Директриса оказалась крепкой, приземистой женщиной с волосами, собранный на затылке в тугой пучок. Когда я представился и огласил цель своего визита, она предложил мне сесть напротив её стола, сложила перед собой руки, как примерная ученица.

— А помочь вы лично хотите или ваша больница? — спросила она. — В принципе над нами шефствует картонажная фабрика, но, честно говоря, помощь эта очень скромная, если не сказать больше. И если ваша больница тоже возьмёт шефство…

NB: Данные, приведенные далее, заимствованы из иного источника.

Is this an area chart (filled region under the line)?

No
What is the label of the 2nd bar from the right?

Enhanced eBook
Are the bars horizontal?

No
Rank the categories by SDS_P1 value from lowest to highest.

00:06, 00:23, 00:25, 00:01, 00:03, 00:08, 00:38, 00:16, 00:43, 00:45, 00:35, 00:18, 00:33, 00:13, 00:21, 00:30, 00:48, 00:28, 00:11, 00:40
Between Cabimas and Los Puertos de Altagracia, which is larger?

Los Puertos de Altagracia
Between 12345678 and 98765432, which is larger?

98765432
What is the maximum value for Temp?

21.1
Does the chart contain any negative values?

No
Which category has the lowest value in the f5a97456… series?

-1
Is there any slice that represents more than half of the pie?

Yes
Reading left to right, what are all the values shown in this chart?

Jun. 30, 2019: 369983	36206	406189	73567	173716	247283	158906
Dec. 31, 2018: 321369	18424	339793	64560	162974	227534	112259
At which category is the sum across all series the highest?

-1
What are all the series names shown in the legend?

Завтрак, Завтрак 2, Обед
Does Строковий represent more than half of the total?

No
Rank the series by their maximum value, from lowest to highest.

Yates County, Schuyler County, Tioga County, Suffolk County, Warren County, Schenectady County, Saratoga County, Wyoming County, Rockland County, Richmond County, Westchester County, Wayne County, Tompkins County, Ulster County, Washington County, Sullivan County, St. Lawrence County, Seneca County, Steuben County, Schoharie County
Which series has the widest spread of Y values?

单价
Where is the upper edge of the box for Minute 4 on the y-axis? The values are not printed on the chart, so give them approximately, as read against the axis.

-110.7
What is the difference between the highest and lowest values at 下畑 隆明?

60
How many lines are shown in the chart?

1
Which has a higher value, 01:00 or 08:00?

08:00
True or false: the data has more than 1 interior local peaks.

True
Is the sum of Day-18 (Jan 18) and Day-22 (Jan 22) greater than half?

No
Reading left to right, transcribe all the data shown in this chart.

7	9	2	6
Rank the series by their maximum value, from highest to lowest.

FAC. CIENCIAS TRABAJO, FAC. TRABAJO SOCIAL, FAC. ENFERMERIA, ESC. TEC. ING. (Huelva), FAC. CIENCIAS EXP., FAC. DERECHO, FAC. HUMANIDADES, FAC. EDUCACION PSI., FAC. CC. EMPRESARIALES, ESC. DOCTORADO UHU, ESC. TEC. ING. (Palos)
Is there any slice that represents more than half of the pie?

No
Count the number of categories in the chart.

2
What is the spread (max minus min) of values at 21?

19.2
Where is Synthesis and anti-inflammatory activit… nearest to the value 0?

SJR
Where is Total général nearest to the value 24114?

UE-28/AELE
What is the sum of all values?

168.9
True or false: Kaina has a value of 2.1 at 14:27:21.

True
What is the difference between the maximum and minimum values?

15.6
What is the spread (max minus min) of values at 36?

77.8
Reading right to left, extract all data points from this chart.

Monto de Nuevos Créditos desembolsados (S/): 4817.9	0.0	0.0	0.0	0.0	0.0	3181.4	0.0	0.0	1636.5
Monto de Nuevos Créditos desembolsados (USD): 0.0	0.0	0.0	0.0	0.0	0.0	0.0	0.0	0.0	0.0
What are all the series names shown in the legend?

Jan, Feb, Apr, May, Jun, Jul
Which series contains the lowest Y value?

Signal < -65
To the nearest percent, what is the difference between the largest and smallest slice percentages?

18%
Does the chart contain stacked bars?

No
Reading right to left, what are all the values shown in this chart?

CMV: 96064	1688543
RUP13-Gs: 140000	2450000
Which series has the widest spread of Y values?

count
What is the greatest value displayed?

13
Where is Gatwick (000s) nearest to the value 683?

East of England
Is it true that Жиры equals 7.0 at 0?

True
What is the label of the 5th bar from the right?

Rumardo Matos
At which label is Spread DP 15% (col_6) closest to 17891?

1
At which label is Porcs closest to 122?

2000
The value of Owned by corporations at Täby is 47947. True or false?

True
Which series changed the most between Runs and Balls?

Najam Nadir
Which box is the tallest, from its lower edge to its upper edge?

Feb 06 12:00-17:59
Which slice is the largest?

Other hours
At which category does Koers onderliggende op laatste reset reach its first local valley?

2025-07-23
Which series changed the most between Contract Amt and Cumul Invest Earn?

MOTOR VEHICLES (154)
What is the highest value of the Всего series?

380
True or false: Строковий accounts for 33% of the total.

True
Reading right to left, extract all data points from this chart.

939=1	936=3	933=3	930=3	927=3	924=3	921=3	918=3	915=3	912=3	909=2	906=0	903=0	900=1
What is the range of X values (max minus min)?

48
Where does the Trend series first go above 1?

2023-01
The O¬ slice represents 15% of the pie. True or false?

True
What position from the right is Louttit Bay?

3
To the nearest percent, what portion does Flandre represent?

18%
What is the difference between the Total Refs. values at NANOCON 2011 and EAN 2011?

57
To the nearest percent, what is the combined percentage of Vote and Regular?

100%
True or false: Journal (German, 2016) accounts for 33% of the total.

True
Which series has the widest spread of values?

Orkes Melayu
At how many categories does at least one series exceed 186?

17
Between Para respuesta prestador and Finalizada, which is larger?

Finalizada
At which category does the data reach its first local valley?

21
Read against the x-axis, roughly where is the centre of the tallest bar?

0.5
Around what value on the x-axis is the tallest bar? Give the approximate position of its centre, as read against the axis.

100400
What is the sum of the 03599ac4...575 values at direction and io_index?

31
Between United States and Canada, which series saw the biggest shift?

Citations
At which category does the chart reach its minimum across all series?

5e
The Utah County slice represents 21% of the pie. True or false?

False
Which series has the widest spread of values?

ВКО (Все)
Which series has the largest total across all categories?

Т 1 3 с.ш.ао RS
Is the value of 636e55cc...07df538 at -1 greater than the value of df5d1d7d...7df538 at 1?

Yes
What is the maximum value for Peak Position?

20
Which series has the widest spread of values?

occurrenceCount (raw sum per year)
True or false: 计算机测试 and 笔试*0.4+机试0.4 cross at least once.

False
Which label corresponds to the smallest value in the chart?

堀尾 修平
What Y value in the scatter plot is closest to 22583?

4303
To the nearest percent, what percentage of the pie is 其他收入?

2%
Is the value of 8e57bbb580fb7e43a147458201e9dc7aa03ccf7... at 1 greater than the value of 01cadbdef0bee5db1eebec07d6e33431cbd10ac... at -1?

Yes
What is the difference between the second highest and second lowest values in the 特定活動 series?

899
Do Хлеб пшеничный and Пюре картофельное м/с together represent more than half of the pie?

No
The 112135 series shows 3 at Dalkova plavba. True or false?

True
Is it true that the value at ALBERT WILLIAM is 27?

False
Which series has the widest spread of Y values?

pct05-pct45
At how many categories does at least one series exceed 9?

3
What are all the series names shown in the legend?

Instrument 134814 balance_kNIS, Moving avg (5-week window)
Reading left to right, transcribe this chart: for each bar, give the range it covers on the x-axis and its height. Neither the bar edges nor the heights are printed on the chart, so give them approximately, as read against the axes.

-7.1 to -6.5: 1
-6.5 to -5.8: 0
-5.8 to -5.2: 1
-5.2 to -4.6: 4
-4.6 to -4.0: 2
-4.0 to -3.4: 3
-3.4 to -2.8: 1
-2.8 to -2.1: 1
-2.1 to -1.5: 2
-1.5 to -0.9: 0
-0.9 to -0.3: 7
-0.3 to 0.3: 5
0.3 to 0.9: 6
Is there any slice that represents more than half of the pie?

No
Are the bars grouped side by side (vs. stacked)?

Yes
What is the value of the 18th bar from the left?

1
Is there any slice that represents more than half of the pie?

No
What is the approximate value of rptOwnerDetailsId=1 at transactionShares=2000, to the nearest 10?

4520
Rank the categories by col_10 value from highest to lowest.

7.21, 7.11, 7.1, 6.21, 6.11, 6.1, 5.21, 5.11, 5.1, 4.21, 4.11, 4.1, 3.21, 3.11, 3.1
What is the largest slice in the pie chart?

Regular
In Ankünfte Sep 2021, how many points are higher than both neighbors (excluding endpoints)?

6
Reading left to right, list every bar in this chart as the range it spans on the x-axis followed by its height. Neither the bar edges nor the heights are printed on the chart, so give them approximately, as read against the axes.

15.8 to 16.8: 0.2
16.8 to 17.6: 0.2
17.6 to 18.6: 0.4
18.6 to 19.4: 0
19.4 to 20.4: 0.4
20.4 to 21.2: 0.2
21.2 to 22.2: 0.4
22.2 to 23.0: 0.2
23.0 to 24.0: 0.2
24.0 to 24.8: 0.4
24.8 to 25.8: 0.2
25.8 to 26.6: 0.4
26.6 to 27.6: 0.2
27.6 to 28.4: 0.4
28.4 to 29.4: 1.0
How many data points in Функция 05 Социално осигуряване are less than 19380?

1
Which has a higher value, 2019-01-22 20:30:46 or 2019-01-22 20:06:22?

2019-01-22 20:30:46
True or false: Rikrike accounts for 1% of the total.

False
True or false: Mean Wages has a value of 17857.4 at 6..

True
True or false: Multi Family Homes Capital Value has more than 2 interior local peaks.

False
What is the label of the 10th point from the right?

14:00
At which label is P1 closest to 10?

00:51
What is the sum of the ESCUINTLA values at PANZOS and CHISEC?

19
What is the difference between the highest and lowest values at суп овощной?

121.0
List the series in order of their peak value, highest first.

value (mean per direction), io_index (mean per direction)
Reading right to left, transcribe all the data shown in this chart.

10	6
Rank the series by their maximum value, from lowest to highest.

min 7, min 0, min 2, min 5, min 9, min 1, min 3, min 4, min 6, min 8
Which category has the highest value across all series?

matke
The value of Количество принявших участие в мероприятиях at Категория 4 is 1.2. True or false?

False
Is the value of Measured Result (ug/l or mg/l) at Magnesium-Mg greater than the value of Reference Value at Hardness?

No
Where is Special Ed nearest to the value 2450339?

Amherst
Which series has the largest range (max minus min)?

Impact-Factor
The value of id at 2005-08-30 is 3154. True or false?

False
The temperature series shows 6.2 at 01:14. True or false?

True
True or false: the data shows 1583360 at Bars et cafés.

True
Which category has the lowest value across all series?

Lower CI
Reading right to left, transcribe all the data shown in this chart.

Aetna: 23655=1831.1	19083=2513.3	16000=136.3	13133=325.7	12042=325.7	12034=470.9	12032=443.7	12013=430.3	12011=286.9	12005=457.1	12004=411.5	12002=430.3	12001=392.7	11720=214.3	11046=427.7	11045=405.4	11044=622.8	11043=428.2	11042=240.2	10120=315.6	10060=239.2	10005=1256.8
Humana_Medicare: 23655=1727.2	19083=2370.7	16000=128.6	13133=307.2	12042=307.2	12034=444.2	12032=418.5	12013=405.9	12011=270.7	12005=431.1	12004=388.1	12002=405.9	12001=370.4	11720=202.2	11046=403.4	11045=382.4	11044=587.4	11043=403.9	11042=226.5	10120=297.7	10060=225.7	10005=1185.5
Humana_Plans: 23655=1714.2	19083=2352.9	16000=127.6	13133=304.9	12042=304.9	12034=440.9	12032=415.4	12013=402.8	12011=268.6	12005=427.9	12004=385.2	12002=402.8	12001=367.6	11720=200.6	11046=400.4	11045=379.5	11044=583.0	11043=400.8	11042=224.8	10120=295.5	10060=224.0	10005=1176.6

— Не больница, я сам, лично хочу внести посильный вклад.

Она с сомнением осмотрела меня. Хотя прикинут по нынешним временам я был вполне даже ничего, но, может, директриса просто не разбирается в моде.

— Да, я работаю простым врачом, — начал я, — однако помимо этого сочиняю песни, за которые на постоянной основе ежемесячно получаю авторские отчисления. Квартира у меня есть, машина есть, вот я и подумал, не проявить ли себя на ниве благотворительности.

Она пожевала губами, затем спросила:

— Осмелюсь спросить, в чём конкретно будет выражаться ваша помощь?

— Для этого мне надо, во-первых, осмотреть само здание, включая подвальные помещения, во-вторых, вы сами так же можете мне перечислить проблемные позиции.

Час спустя мы снова сидели в кабинете Виктории Павловны. Лежавший во внутреннем кармане моего пиджака блокнот за время этой часовой экскурсии был исписан почти наполовину. Тут начиная от котельной до третьего этажа было во что вложиться. И вложиться хорошо, я навскидку прикинул, получалось не меньше пяти тысяч. Сколько выйдет по факту — можно было только гадать.